Humanism as practiced after the Renaissance became divorced from religion; in fact today we hear of people calling themselves "spiritual, but not religious". Depending ever less on the Faith, these new humanists instead moved towards an abstract deism. However, we musn't assume—that because of the divorce between faith and reason—that these humanistic doubters left religion alone, but instead some intended to subvert and transform religion as they desired. Instead of letting religion influence life and philosophy, these new men changed religion according to their philosophy, using religion as just one more method of amoral social control.

The philosopher Hegel revolutionized Europe in the 19th century. He has a model of the progress of history, where competing worldviews eventually join to create a greater system, which in turn is opposed by a new worldview. This is called the dialectic of Thesis, Antithesis, and Synthesis. The New Theology comes from this intellectual framework. Where we should be concerned is that this philosophy is the intellectual basis for the greatest amount of the shedding of blood in the history of the world: right-wing Hegelianism led to the Nazis, and left-wing Hegelianism led to Communism. Nevertheless, Hegel was an optimist, always seeing things getting better and better.

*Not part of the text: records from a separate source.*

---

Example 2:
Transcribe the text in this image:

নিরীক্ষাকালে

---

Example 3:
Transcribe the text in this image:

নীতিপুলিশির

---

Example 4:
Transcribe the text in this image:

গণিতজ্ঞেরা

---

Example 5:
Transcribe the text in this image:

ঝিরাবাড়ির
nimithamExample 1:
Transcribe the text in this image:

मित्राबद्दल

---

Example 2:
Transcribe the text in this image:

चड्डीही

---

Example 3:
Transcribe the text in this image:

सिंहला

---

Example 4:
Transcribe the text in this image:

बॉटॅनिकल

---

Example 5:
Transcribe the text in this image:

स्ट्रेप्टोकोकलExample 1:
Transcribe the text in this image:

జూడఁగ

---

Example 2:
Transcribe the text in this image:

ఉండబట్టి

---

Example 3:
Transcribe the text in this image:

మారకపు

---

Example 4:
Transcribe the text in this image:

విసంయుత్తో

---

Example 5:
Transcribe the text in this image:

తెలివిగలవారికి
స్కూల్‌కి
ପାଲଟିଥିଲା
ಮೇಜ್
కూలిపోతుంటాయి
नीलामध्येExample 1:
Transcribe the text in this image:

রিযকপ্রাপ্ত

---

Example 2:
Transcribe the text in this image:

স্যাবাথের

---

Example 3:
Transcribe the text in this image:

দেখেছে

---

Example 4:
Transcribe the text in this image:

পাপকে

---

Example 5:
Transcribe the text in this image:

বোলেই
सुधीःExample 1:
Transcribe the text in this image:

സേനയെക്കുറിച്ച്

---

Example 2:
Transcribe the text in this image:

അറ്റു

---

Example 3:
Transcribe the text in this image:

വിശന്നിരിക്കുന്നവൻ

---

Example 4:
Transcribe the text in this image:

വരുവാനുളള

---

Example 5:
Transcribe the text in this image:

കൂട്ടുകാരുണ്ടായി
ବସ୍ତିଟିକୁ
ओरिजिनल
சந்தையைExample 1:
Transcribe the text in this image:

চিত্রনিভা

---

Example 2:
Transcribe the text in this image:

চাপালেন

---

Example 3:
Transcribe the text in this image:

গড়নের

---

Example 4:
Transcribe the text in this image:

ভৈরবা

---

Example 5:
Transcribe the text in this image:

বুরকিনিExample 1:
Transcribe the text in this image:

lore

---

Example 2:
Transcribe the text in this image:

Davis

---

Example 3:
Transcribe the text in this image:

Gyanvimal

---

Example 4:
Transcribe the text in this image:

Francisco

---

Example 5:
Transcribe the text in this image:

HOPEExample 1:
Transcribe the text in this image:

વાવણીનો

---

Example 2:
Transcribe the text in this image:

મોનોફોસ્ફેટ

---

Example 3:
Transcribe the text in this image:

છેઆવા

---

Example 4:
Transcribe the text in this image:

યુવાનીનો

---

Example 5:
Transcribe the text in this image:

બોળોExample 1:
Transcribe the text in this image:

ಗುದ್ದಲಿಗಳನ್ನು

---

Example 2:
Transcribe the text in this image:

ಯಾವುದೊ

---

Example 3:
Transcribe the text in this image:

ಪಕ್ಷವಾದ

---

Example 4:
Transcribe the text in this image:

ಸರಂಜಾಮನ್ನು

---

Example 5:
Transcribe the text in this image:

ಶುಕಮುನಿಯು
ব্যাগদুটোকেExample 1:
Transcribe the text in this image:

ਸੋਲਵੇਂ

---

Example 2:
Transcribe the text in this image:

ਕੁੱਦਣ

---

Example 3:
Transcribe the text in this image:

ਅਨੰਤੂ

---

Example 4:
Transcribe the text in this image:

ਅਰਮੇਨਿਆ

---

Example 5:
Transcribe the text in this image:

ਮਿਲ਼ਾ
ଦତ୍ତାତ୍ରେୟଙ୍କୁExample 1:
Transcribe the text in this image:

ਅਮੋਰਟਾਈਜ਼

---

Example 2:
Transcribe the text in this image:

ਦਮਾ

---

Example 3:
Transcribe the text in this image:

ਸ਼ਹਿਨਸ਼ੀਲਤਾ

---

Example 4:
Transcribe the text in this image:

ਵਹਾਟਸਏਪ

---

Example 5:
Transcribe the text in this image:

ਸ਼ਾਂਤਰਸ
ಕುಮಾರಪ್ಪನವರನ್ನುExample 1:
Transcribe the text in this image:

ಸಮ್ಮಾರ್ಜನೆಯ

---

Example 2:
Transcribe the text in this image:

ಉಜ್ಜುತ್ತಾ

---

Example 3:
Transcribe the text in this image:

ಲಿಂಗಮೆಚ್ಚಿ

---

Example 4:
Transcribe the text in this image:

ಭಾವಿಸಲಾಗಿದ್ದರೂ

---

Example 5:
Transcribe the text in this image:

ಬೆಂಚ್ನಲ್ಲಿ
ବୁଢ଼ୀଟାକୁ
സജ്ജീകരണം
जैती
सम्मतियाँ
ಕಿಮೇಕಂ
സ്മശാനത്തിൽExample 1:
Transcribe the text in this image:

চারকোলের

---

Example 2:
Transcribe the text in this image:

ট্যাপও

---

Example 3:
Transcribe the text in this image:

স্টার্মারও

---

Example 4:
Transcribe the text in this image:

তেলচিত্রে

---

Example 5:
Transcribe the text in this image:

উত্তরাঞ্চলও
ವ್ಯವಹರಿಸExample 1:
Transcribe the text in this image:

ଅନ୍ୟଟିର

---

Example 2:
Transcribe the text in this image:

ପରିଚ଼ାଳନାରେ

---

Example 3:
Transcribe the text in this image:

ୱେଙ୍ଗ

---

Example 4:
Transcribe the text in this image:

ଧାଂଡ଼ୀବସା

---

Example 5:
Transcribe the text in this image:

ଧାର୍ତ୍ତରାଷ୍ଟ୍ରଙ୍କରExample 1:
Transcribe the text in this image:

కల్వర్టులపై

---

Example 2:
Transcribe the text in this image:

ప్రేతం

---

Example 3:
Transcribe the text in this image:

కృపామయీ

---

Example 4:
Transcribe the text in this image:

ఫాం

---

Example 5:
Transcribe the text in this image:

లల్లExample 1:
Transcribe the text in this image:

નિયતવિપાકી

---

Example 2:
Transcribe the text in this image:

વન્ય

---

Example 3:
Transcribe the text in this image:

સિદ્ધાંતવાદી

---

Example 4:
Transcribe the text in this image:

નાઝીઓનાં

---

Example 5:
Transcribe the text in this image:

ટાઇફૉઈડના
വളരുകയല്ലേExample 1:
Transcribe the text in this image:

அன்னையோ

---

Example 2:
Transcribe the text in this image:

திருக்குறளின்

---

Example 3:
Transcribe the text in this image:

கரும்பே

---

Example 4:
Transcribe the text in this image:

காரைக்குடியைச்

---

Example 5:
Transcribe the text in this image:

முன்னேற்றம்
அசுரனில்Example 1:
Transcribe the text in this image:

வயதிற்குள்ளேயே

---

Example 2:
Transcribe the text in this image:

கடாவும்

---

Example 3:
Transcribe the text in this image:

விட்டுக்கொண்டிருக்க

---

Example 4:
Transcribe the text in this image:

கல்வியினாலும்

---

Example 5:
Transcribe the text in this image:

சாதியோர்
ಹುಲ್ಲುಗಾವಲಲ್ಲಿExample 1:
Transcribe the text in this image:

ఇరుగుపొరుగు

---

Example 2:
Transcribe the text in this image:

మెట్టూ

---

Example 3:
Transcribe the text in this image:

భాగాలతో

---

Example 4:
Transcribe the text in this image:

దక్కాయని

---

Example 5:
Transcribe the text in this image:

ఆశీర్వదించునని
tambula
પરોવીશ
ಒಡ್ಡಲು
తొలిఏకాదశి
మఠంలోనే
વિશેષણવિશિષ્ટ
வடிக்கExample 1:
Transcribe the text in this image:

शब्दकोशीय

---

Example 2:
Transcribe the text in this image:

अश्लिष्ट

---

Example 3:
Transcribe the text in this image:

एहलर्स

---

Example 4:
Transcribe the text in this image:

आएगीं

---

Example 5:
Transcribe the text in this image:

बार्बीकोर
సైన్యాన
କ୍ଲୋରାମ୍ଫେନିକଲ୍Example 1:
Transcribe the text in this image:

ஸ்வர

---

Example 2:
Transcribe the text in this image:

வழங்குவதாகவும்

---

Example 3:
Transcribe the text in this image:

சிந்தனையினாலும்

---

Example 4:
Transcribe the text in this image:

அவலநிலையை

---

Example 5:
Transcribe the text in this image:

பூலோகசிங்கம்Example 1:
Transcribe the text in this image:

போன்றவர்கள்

The Historical-Critical method of Bible exegesis is based on Hegel. This method proposes that there was a Thesis (Jewish thought as actually taught by Jesus, and not what is written in the Bible), that opposed Greek thought as taught by Paul (the Antithesis), and they joined together to form a Synthesis, which is John's community of followers. This is in contrast to the Catholic interpretation of the Gospels, which proposes a continuity from Old Testament times to the present, and a constant effort to keep God's People united.

Ultimately, this doubt thrown on Scripture led to the idea that only individual personal experience can lead to theological insight, that there is nothing specifically revelatory about Christianity or Judaism. So they stripped Christianity of Greek philosophy, the remnants of Catholicism, and even Christ Himself. God was seen as both being unknowable and yet immanent, and individual revelation is equal in authority to the Bible and Tradition. It was an optimistic religion with a belief in an inevitable progress of history. This was the state of Liberal Christianity in Germany before the rise of the Nazis: faith was lost, yet the people had great self-esteem. They assumed that people were good and progress inevitable. Christianity had been turned into a New Age pantheism, and this led quite naturally to the mystical New Age pantheism of the Nazis. Modern historians tend to ignore this pseudo-religious aspect of Nazism and see Hitler as an unexplainable aberration, with the equally atrocious Communists being seen as the only viable alternative to Fascism. However, these same errors had nearly taken over the Catholic Church since the 1960s. We need to reflect on our own pantheistic New Age culture, and where it might lead.
I charge thee, before God and Jesus Christ, who shall judge the living and the dead, by his coming and his kingdom:
Preach the word: be instant in season, out of season: reprove, entreat, rebuke in all patience and doctrine.
For there shall be a time when they will not endure sound doctrine but, according to their own desires, they will heap to themselves teachers having itching ears:
And will indeed turn away their hearing from the truth, but will be turned unto fables.
But be thou vigilant, labour in all things, do the work of an evangelist, fulfil thy ministry. Be sober.